- Problem statement -
Once you have located the line containing "The used cars" in the material below, return it exactly along with each line after it through the line containing "The goal is".

────────────────────────────────────────

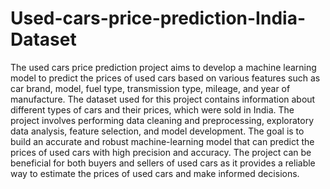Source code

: # Used-cars-price-prediction-India-Dataset
The used cars price prediction project aims to develop a machine learning model to predict the prices of used cars based on various features such as car brand, model, fuel type, transmission type, mileage, and year of manufacture. 
The dataset used for this project contains information about different types of cars and their prices, which were sold in India.
The project involves performing data cleaning and preprocessing, exploratory data analysis, feature selection, and model development. 
The goal is to build an accurate and robust machine-learning model that can predict the prices of used cars with high precision and accuracy. 
The project can be beneficial for both buyers and sellers of used cars as it provides a reliable way to estimate the prices of used cars and make informed decisions.
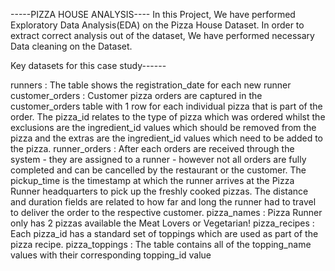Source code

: -----PIZZA HOUSE ANALYSIS----
In this Project, We have performed Exploratory Data Analysis(EDA) on the Pizza House Dataset.
In order to extract correct analysis out of the dataset, We have performed necessary Data cleaning on the Dataset.



Key datasets for this case study------

runners : The table shows the registration_date for each new runner
customer_orders : Customer pizza orders are captured in the customer_orders table with 1 row for each individual pizza that is part of the order. The pizza_id relates to the type of pizza which was ordered whilst the exclusions are the ingredient_id values which should be removed from the pizza and the extras are the ingredient_id values which need to be added to the pizza.
runner_orders : After each orders are received through the system - they are assigned to a runner - however not all orders are fully completed and can be cancelled by the restaurant or the customer. The pickup_time is the timestamp at which the runner arrives at the Pizza Runner headquarters to pick up the freshly cooked pizzas. The distance and duration fields are related to how far and long the runner had to travel to deliver the order to the respective customer.
pizza_names : Pizza Runner only has 2 pizzas available the Meat Lovers or Vegetarian!
pizza_recipes : Each pizza_id has a standard set of toppings which are used as part of the pizza recipe.
pizza_toppings : The table contains all of the topping_name values with their corresponding topping_id value
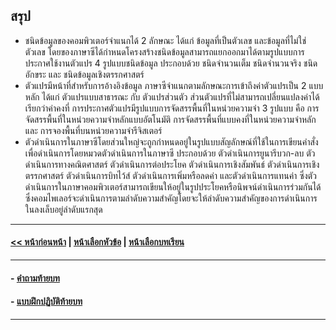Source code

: ## สรุป
* ชนิดข้อมูลของคอมพิวเตอร์จำแนกได้ 2 ลักษณะ ได้แก่ ข้อมูลที่เป็นตัวเลข และข้อมูลที่ไม่ใช่ตัวเลข โดยของภาษาซีได้กำหนดโครงสร้างชนิดข้อมูลสามารถแยกออกมาได้ตามรูปแบบการประกาศใช้งานตัวแปร 4 รูปแบบชนิดข้อมูล ประกอบด้วย ชนิดจำนวนเต็ม ชนิดจำนวนจริง ชนิดอักขระ และ ชนิดข้อมูลเชิงตรรกศาสตร์ 
* ตัวแปรมีหน้าที่สำหรับการอ้างอิงข้อมูล ภาษาซีจำแนกตามลักษณะการเข้าถึงค่าตัวแปรเป็น 2 แบบหลัก ได้แก่ ตัวแปรแบบสาธารณะ กับ ตัวแปรส่วนตัว ส่วนตัวแปรที่ไม่สามารถเปลี่ยนแปลงค่าได้เรียกว่าค่าคงที่ การประกาศตัวแปรมีรูปแบบการจัดสรรพื้นที่ในหน่วยความจำ 3 รูปแบบ คือ การจัดสรรพื้นที่ในหน่วยความจำหลักแบบอัตโนมัติ การจัดสรรพื้นที่แบบคงที่ในหน่วยความจำหลัก และ การจองพื้นที่บนหน่วยความจำรีจิสเตอร์
* ตัวดำเนินการในภาษาซีโดยส่วนใหญ่จะถูกกำหนดอยู่ในรูปแบบสัญลักษณ์ที่ใช้ในการเขียนคำสั่งเพื่อดำเนินการโดยหมวดตัวดำเนินการในภาษาซี ประกอบด้วย ตัวดำเนินการยูนารีบวก-ลบ ตัวดำเนินการทางคณิตศาสตร์ ตัวดำเนินการต่อประโยค ตัวดำเนินการเชิงสัมพันธ์ ตัวดำเนินการเชิงตรรกศาสตร์ ตัวดำเนินการบิทไว้ส์ ตัวดำเนินการเพิ่มหรือลดค่า และตัวดำเนินการแทนค่า ซึ่งตัวดำเนินการในภาษาคอมพิวเตอร์สามารถเขียนให้อยู่ในรูปประโยคหรือนิพจน์ดำเนินการร่วมกันได้ ซึ่งคอมไพเลอร์จะดำเนินการตามลำดับความสำคัญโดยจะให้ลำดับความสำคัญของการดำเนินการในลงเล็บอยู่ลำดับแรกสุด
---
#### [<< หน้าก่อนหน้า](0403.md) | [หน้าเลือกหัวข้อ](README.md) | [หน้าเลือกบทเรียน](../README.md)
---
#### - [คำถามท้ายบท](0430.md)
#### - [แบบฝึกปฏิบัติท้ายบท](0450.md)
---
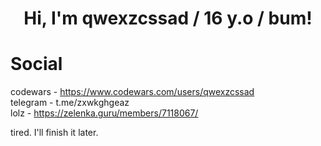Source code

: <h1 align="center">Hi, I'm qwexzcssad / 16 y.o / bum!</h1>

  # Social
  codewars - https://www.codewars.com/users/qwexzcssad  
  telegram - t.me/zxwkghgeaz  
  lolz - https://zelenka.guru/members/7118067/  

tired. I'll finish it later.
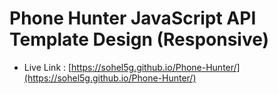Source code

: # Phone Hunter JavaScript API Template Design (Responsive)


- Live Link : [https://sohel5g.github.io/Phone-Hunter/](https://sohel5g.github.io/Phone-Hunter/)
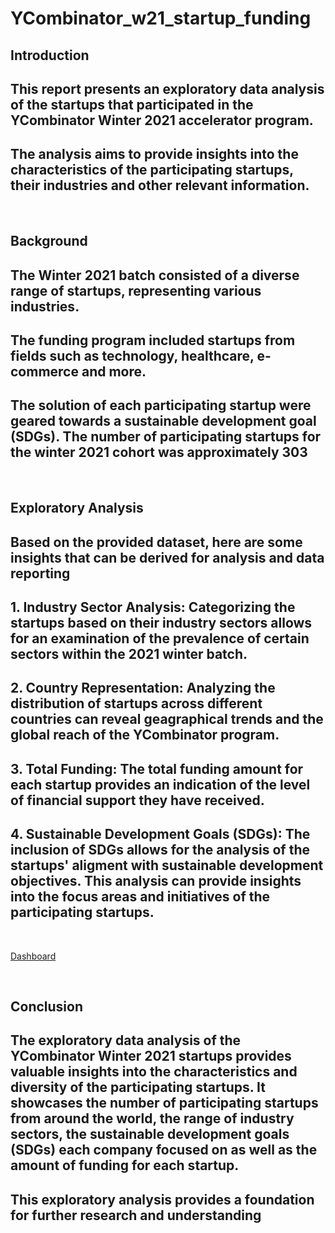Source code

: # YCombinator_w21_startup_funding

## **Introduction**

## This report presents an exploratory data analysis of the startups that participated in the YCombinator Winter 2021 accelerator program. 

## The analysis aims to provide insights into the characteristics of the participating startups, their industries and other relevant information.
<br>

## **Background**

## The Winter 2021 batch consisted of a diverse range of startups, representing various industries. 
## The funding program included startups from fields such as technology, healthcare, e-commerce and more.
## The solution of each participating startup were geared towards a sustainable development goal (SDGs). The number of participating startups for the winter 2021 cohort was approximately 303 

<br>

## **Exploratory Analysis**

##  Based on the provided dataset, here are some insights that can be derived for analysis and data reporting

## 1. **Industry Sector Analysis:** Categorizing the startups based on their industry sectors allows for an examination of the prevalence of certain sectors within the 2021 winter batch.

## 2. **Country Representation:** Analyzing the distribution of startups across different countries can reveal geagraphical trends and the global reach of the YCombinator program.

## 3. **Total Funding:** The total funding amount for each startup provides an indication of the level of financial support they have received.

## 4. **Sustainable Development Goals (SDGs):** The inclusion of SDGs allows for the analysis of the startups' aligment with sustainable development objectives. This analysis can provide insights into the focus areas and initiatives of the participating startups.

<br>

[Dashboard](./ycombinator.png)

<br>

## **Conclusion**

## The exploratory data analysis of the YCombinator Winter 2021 startups provides valuable insights into the characteristics and diversity of the participating startups. It showcases the number of participating startups from around the world, the range of industry sectors, the sustainable development goals (SDGs) each company focused on as well as the amount of funding for each startup.

## This exploratory analysis provides a foundation for further research and understanding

────────────────────────────────────────

- Answer -
The used cars price prediction project aims to develop a machine learning model to predict the prices of used cars based on various features such as car brand, model, fuel type, transmission type, mileage, and year of manufacture. 
The dataset used for this project contains information about different types of cars and their prices, which were sold in India.
The project involves performing data cleaning and preprocessing, exploratory data analysis, feature selection, and model development. 
The goal is to build an accurate and robust machine-learning model that can predict the prices of used cars with high precision and accuracy. 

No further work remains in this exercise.